Entre ciel et terre dans le centre de la Grèce, pays de monastères suspendus, Météora, film exigeant de Spiros Stathoulopoulos à Berlin, détourne un moine et une nonne de l’amour divin pour les conduire vers Eros.

Bien qu’encore jeune (35 ans), le réalisateur explore dans ce film âpre les liens ou plutôt les différences entre «l’amour de dieu et l’amour charnel», les plaisirs spirituels et la religion accrochés aux monastères tendus vers les cieux et les délices terrestres, en bas dans la vallée, entre oliviers et figuiers.

Alors que Théodoros et la nonne Urania ont voué leur vie à Dieu, l’attirance qu’ils ressentent l’un pour l’autre remet en cause leur vocation et leur vie monastique, au prix de violents tourments.

Ainsi pour se punir, la nonne s’inflige de graves brûlures à la main tandis que le moine monte visiter et laver les pieds d’un vieil ermite qui s’obstine à parcourir à genoux les chemins empierrés.

«Pourtant, l’orthodoxie n’est pas la religion du châtiment», a défendu Spiros Stathoulopoulos en conférence de presse, confiant être doublement baptisé catholique par sa mère colombienne et orthodoxe par son père grec pour écarter tout soupçon de provocation.

«C’est un poignant dilemme de l’âme humaine, de ses conflits.
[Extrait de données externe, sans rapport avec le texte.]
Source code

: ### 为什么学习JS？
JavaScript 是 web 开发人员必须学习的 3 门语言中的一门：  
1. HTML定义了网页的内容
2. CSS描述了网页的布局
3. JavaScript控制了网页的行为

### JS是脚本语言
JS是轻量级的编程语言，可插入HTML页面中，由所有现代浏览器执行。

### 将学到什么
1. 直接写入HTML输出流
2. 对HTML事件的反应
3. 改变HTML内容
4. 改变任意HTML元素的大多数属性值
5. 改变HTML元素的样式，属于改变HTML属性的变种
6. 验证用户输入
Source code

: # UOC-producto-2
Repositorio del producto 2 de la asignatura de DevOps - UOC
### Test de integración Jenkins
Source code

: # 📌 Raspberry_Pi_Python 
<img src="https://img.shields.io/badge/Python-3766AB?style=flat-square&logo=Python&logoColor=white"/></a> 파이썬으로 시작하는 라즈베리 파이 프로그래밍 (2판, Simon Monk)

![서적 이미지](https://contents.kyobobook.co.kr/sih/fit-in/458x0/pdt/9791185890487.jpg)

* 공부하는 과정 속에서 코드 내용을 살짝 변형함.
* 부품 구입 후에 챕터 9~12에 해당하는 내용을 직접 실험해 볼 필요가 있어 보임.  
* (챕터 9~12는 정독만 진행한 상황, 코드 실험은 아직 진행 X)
Sa suspension entre deux mondes», a résumé ce cinéaste formé en Californie.

«La plupart du temps, on riait beaucoup sur ce film pour ne pas pleurer», a remarqué l’acteur principal, Théo Alexander, lors de la conférence de presse.

La beauté de «Meteora» tient aux paysages spectaculaires de Thessalie, avec ces pitons de grès vieux de millions d’années qui pointent à plusieurs centaines de mètres au-dessus de la plaine: c’est tout en haut, à leur sommet, que les moines orthodoxes ont commencé, dès le 14e siècle, à construire leurs monastères en partie éclipsés par les nuages.

À défaut de filmer dans les monastères, dont le réalisateur a pris soin, «par respect», de se tenir éloigné, la narration emprunte aussi les voies de l’animation au travers d’icônes byzantines dont il avoue raffoler et qui prennent vie.

C’est par ces icônes animées - une vraie réussite - que s’expriment les pensées et les états d’âme des deux protagonistes.

Judicieusement programmé dimanche matin, le film, présenté en compétition pour l’Ours d’or, a permis à une partie de la salle... de poursuivre sa nuit, tandis que l’autre cédait au ravissement. Sans qu’il soit possible de préjuger du camp du jury.

Le réalisateur, dont c’est le deuxième film, avait déjà été sélectionné à Cannes (2007, Quinzaine des réalisateurs) pour son premier, «PVC-1» - la course contre la montre d’une femme qui cherche à se libérer de la bombe verrouillée à son cou, filmée en un seul long plan séquence.